### [The problem]
Nothing before the line containing "des technologies de" should appear; please restate that line and every later line word for word through the end of the listing.
/---
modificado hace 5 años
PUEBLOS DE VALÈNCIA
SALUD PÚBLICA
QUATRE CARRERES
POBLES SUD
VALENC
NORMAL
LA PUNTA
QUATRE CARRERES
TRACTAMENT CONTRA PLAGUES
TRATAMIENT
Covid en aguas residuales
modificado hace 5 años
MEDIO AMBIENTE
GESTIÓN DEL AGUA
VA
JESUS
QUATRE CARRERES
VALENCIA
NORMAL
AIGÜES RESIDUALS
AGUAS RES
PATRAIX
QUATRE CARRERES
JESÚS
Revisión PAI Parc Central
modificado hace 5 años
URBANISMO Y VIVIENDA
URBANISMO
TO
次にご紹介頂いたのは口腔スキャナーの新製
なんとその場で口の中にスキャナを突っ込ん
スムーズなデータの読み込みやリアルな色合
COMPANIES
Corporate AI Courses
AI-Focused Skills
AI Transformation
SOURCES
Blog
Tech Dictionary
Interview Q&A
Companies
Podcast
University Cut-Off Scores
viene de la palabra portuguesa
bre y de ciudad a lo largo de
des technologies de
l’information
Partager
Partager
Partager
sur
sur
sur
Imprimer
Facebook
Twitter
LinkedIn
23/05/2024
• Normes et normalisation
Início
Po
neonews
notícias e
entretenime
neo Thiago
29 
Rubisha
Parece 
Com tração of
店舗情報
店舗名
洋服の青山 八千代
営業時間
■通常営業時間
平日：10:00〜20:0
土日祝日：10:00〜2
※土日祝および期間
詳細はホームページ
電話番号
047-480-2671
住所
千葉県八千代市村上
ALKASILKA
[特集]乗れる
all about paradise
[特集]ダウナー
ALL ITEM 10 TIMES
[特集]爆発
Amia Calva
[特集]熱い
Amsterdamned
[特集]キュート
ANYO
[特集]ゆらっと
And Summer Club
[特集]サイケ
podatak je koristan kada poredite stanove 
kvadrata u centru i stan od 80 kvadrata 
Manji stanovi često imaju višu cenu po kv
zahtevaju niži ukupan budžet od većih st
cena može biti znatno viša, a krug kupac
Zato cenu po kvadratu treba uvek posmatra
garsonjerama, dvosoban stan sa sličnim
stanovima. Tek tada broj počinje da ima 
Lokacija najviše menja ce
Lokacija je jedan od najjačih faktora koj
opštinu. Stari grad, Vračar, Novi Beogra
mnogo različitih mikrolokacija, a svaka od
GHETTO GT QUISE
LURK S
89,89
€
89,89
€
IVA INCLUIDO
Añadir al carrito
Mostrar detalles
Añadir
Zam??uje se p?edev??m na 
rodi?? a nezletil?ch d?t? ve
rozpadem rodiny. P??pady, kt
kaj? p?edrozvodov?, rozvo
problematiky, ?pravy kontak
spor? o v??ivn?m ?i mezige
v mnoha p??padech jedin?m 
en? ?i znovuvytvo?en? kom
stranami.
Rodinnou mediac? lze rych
\---
### [Response box]
des technologies de
l’information
Partager
Partager
Partager
sur
sur
sur
Imprimer
Facebook
Twitter
LinkedIn
23/05/2024
• Normes et normalisation
Início
Po
neonews
notícias e
entretenime
neo Thiago
29 
Rubisha
Parece 
Com tração of
店舗情報
店舗名
洋服の青山 八千代
営業時間
■通常営業時間
平日：10:00〜20:0
土日祝日：10:00〜2
※土日祝および期間
詳細はホームページ
電話番号
047-480-2671
住所
千葉県八千代市村上
ALKASILKA
[特集]乗れる
all about paradise
[特集]ダウナー
ALL ITEM 10 TIMES
[特集]爆発
Amia Calva
[特集]熱い
Amsterdamned
[特集]キュート
ANYO
[特集]ゆらっと
And Summer Club
[特集]サイケ
podatak je koristan kada poredite stanove 
kvadrata u centru i stan od 80 kvadrata 
Manji stanovi često imaju višu cenu po kv
zahtevaju niži ukupan budžet od većih st
cena može biti znatno viša, a krug kupac
Zato cenu po kvadratu treba uvek posmatra
garsonjerama, dvosoban stan sa sličnim
stanovima. Tek tada broj počinje da ima 
Lokacija najviše menja ce
Lokacija je jedan od najjačih faktora koj
opštinu. Stari grad, Vračar, Novi Beogra
mnogo različitih mikrolokacija, a svaka od
GHETTO GT QUISE
LURK S
89,89
€
89,89
€
IVA INCLUIDO
Añadir al carrito
Mostrar detalles
Añadir
Zam??uje se p?edev??m na 
rodi?? a nezletil?ch d?t? ve
rozpadem rodiny. P??pady, kt
kaj? p?edrozvodov?, rozvo
problematiky, ?pravy kontak
spor? o v??ivn?m ?i mezige
v mnoha p??padech jedin?m 
en? ?i znovuvytvo?en? kom
stranami.
Rodinnou mediac? lze rych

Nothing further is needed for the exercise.